The move from single-core to multi-core processing is all but complete, with even the cheapest of smartphones and tablets shipping with at least a dual-core chip. In the datacentre, however, a new shift is taking place: multi-core to many-core. With companies like Adapteva boasting of 64-core co-processor designs which sip power, Intel itself pushing its own Many Integrated Core (MIC) products which pack upwards of 50 co-processors into a PCI Express card, and server-oriented central processors hitting 16 cores themselves, the focus of the industry is shifting from raw power to massive parallelism.
It's something in which all the major semiconductor industries are showing an interest: as well as Intel's MIC project, AMD recently spent a chunk of change buying microserver specialist SeaMicro following the company's heavily-publicised plans to produce compact, low-power servers packing 512 Intel Atom or ARM Cortex-A9 processing cores.
It's also a move that has significant drawbacks. Many applications are still not written with parallelism in mind, often failing to take advantage of the extra processing cores now available. Although that's less important for server environments, it's something that needs to be addressed as the many-core technologies trickle down from the datacentre to the desktop - and is the primary reason for the creation of the low-cost many-core Parallella development board.
Another issue, however, is processor interconnections: the more processor cores a chip has, the more difficult it is to keep each one fed with data and instructions. That's where ARM's CoreLink comes in: the company claims that it enables a fully-coherent high-performance interconnect between many-core CPUs and even GPUs, allowing each to access the cache of the other. The result, in theory, is a drastic drop-off in access requests for off-chip memory - the performance killer suffered by most many-core designs.
If the idea of a heterogeneous network with shared cache access sounds familiar, it should: that's exactly AMD's plan for its Fusion technology, rebranded since launch as the Heterogeneous Systems Architecture (HSA.) Under the HSA umbrella, AMD is planning to unite its accelerated processing unit (APU) and central processing unit (CPU) technologies in a way that should boost performance significantly - and, as ARM has shown, it's a move in which AMD won't be alone.

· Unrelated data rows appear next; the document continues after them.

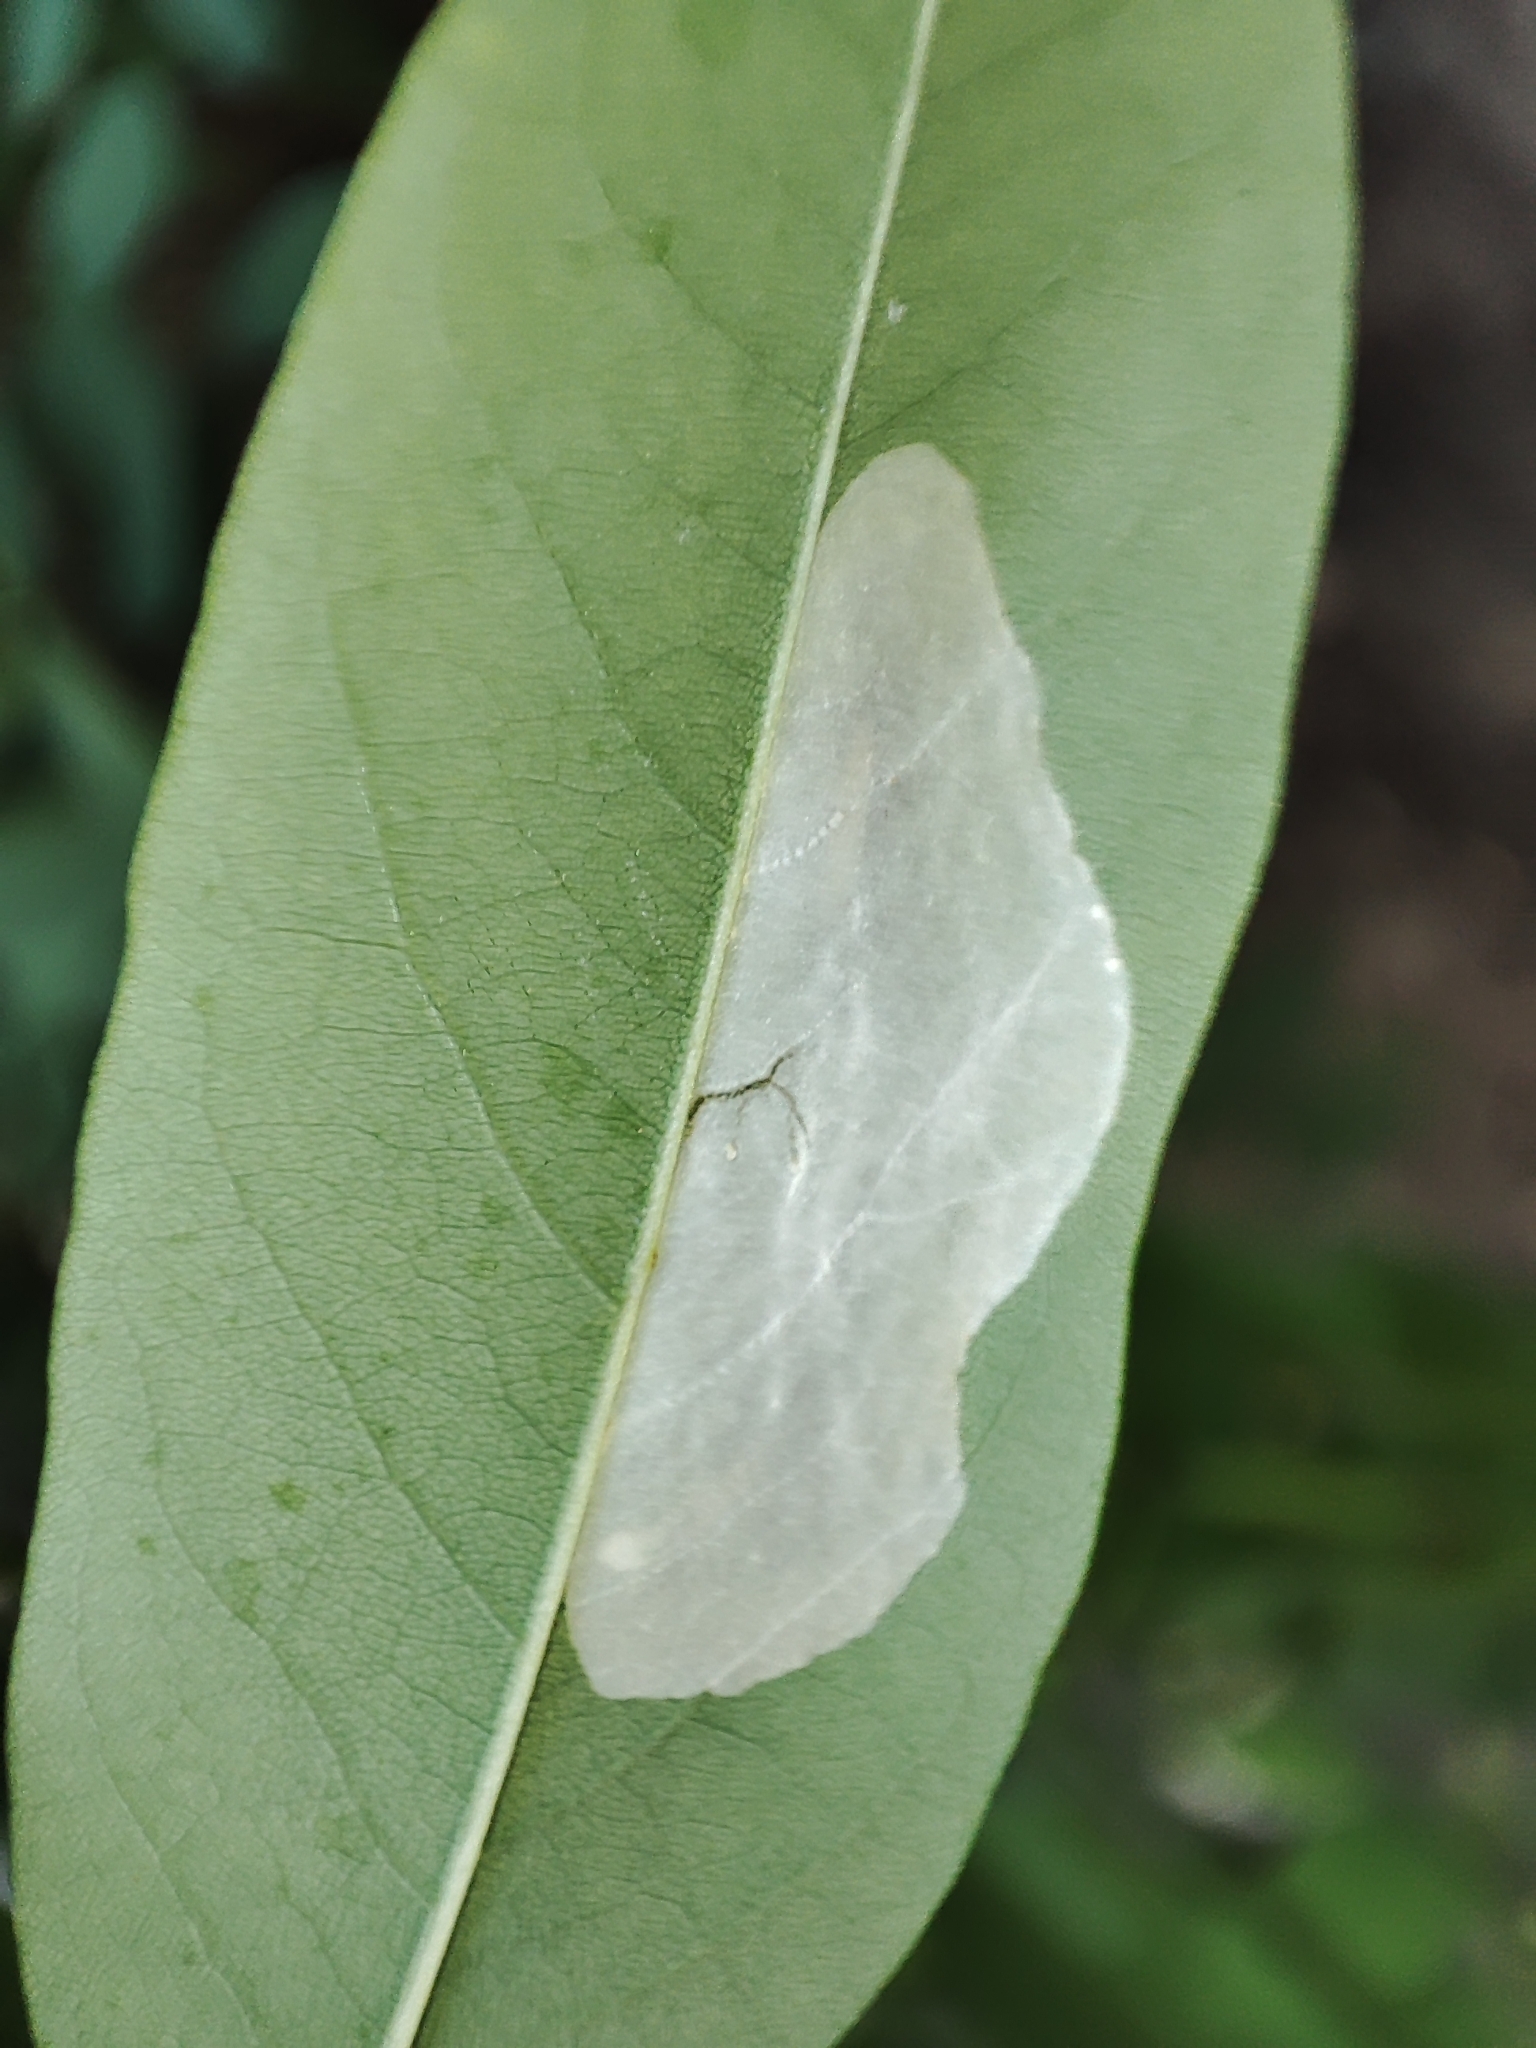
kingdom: Animalia
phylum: Arthropoda
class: Insecta
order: Lepidoptera
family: Gracillariidae
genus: Macrosaccus
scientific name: Macrosaccus robiniella
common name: Leaf blotch miner moth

At the same time, ARM has announced that CoreLink is gaining the DMC-520 dynamic memory controller, which improves off-chip memory access speeds and includes support for DDR4 memory in a server-centric platform planned for release in 2013. ARM server specialist Calxeda has already announced an upcoming product using Cortex-A15 chips with CoreLink, along with semiconductor giant LSI.
Although it'll be a while before we start seeing 16-core smartphones, ARM's continued push for towards many-core computing should give Intel pause for thought - and with a planned launch date of 2013 for the first CoreLink IP-based products, the battle lines are clearly being drawn.